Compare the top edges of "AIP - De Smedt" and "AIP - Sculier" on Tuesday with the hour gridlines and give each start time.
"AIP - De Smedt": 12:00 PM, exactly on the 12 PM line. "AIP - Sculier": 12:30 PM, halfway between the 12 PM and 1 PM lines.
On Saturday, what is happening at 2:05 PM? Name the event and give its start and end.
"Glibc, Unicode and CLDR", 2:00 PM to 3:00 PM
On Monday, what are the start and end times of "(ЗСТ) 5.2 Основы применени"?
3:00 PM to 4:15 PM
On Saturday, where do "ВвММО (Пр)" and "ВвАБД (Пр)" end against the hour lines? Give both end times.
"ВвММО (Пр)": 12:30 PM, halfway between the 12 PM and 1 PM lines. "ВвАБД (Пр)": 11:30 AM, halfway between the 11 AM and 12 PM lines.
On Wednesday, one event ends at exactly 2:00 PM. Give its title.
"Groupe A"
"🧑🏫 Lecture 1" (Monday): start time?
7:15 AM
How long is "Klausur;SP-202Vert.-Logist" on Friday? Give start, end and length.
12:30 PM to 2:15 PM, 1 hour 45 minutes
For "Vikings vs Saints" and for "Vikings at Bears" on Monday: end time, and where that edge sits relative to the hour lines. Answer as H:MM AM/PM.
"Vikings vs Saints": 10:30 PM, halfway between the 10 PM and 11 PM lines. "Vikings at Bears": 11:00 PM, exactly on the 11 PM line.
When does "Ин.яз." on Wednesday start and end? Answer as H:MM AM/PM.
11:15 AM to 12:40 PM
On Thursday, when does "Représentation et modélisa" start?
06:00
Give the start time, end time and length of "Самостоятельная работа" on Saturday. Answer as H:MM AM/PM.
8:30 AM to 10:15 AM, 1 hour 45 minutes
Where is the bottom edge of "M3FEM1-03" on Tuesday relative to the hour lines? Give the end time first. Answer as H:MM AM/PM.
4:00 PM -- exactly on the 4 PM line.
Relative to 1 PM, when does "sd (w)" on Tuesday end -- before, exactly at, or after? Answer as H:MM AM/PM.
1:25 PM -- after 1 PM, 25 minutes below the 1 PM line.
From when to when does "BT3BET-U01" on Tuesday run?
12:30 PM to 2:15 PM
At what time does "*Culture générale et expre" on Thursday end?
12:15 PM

**EXERCISE INSTRUCTIONS**
Copy out the lines from the very first one through the line containing "PM to 3:00 PM", character for character, with nothing else.

**RESPONSE TO THIS TASK**
Compare the top edges of "AIP - De Smedt" and "AIP - Sculier" on Tuesday with the hour gridlines and give each start time.
"AIP - De Smedt": 12:00 PM, exactly on the 12 PM line. "AIP - Sculier": 12:30 PM, halfway between the 12 PM and 1 PM lines.
On Saturday, what is happening at 2:05 PM? Name the event and give its start and end.
"Glibc, Unicode and CLDR", 2:00 PM to 3:00 PM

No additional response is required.